I will give due where it's due though. This is one of the beaches with the best bodies per meter squared on the planet. If you want to beat yourself up mentally about your own body image, or be inspired to better the body you have, this is your one stop shop. My preference on walking  to the water is to keep my eyes down looking firmly at the sand to avoid eye contact with someone wanting me to look at them. Until I run into a topless woman with the latest implants who I failed to see because I wasn't watching where I was going...which she is happy about...because now I'm LOOKING.

p.s. About the girl with the implants, the 'Killers on the Loose' wrote a song on her - "Tamarama Doorslammer"


Coogee

1 - 2 stars out of 5 stars

Coogee is an even shorter read than Tamma. There are predominantly 2 breaks at Coogee.

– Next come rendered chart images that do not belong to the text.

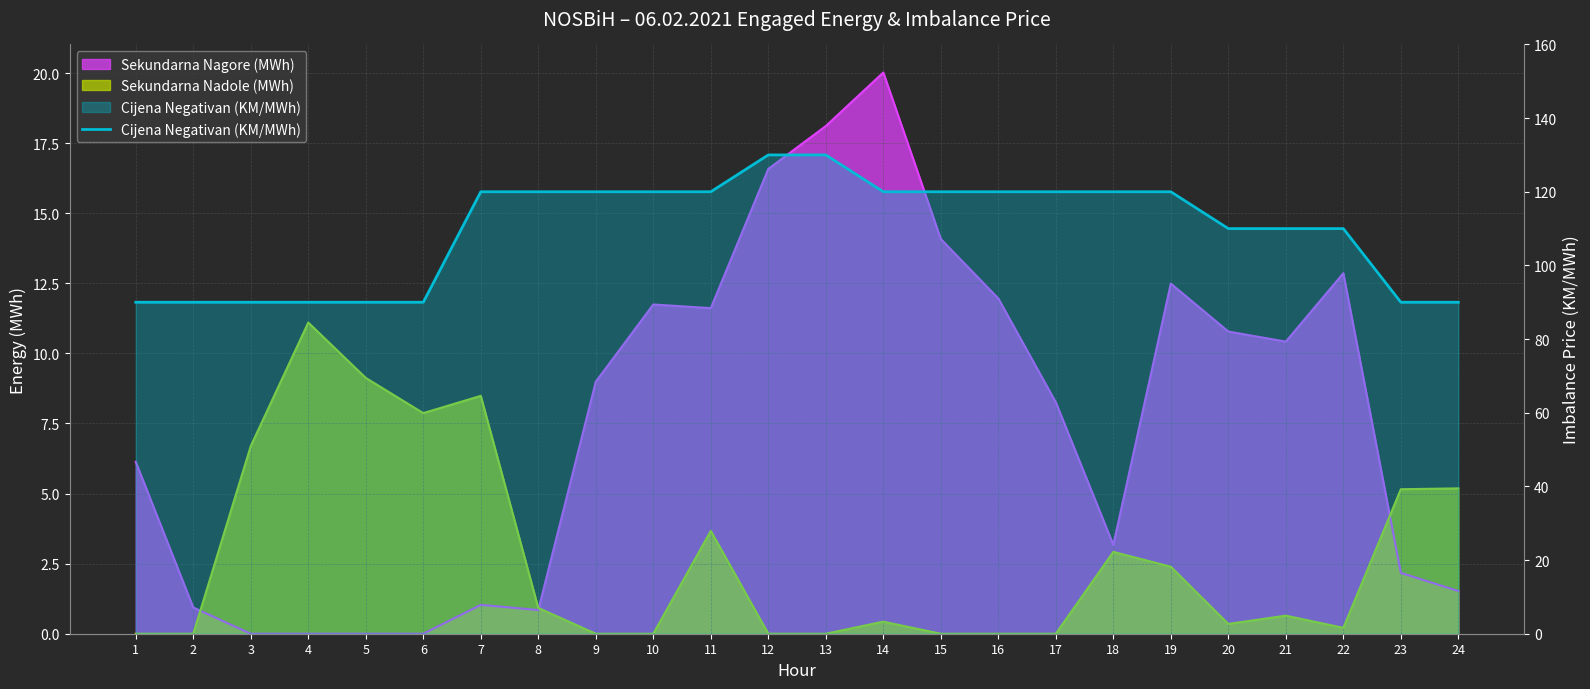

True or false: the data shows 184 at 10.

False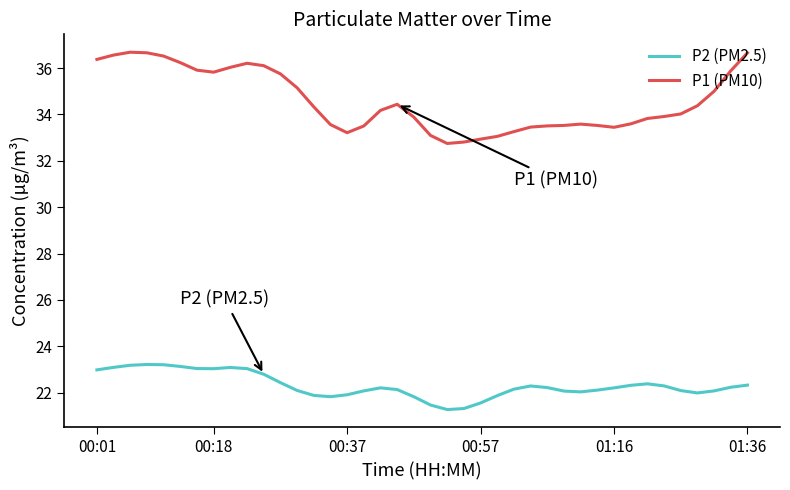

What is the greatest value displayed?

36.7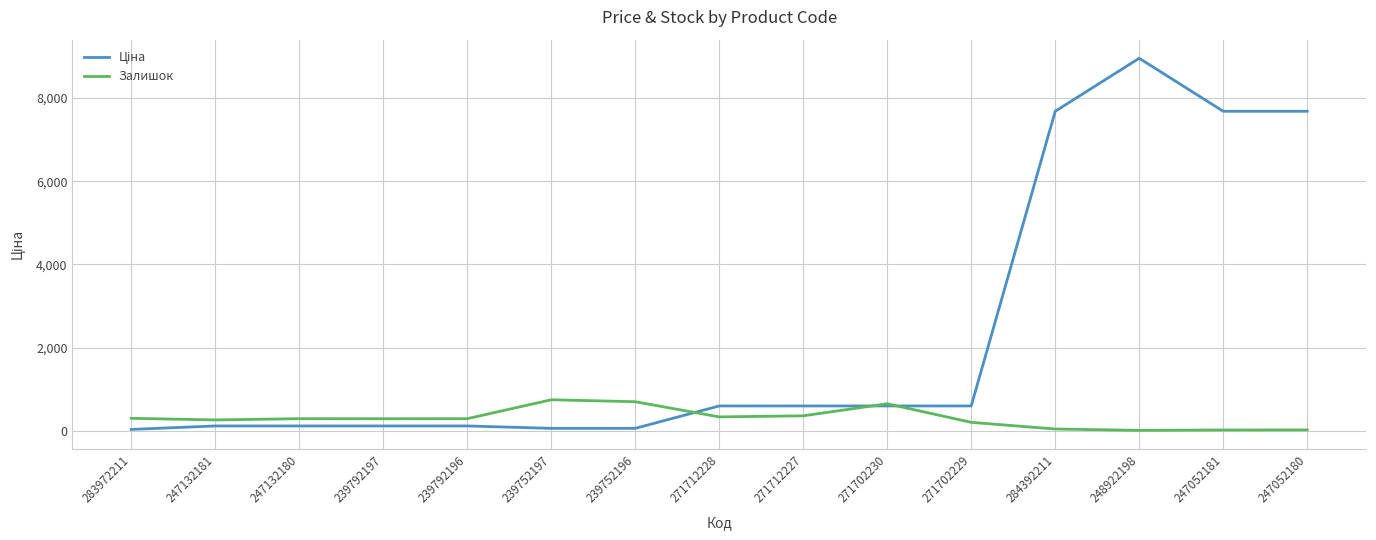

In Залишок, how many points are lower than both neighbors (excluding endpoints)?

4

The main break is at the southern end of the beach in front of the surf life-saving club house which is perched on the cliff and painted yellow.
The main break is a small rock bottom platform that breaks right and is sometimes referred to as 'SoftCocks' in reference to the Maroubra locals who flood the reef when the surf is too big at Maroubra.
It has two peaks; the main peak which is the inside of the right hand break; and the "Outer" which is north of the main peak and a little farther out and only begins breaking when it's larger. The wave sucks up fairly quickly on the rock shelf before running off the shelf and across a sand bottom onto a shore break. This wave doesn't break until there is a decent swell running and really only breaks well in a E/SE swell. A south swell tends to cause refractions off the cliffs resulting in backwash. The link I've left should give a good indicator of what the wave is like, though this was on a pure south swell.
Coogee is more or less a giant shore-break when the size turns on which is why the "lids" (body board riders) love it. A shore break here can easily get up to 4-6 foot and has been the cause of many a back-packer snapping their neck and heading home in a wheel-chair for the rest of their lives - no shit. Be careful.

At the northern end of Coogee is a left hand break. This needs serious size to make it worth surfing, though on it's day it can be an ok wave. Mostly a short point break style of wave that has a boil take-off followed by a fairly open face that doesn't barrel and can be racy at times. From go to woe, the wave will be over before you can pull any turns of significance. It works in any swell though E swells are better as N swells tend to push the wave wide of the reef making it almost impossible to get onto.

As for locals, there's plenty. If you know a swell is on for the next day, get down there at sparrow fart (early) to get what you can before the multitudes set in. There's no love lost out there and with about 20-50 guys sitting on 1-2 peaks, there is no pecking order. Coogee does suffer from 'Blow-Ins' (surfers from other beaches) when other beaches in the area go way past their limit in terms of size. Things can get a little bit heated when everyone is trying to get their daily fix.

Oh, and if your planning to learn to surf, there could be no place worse in the world than Coogee. You need time to be able to get up to your feet and find your legs. Coogee just doesn't give you that time. It's that short.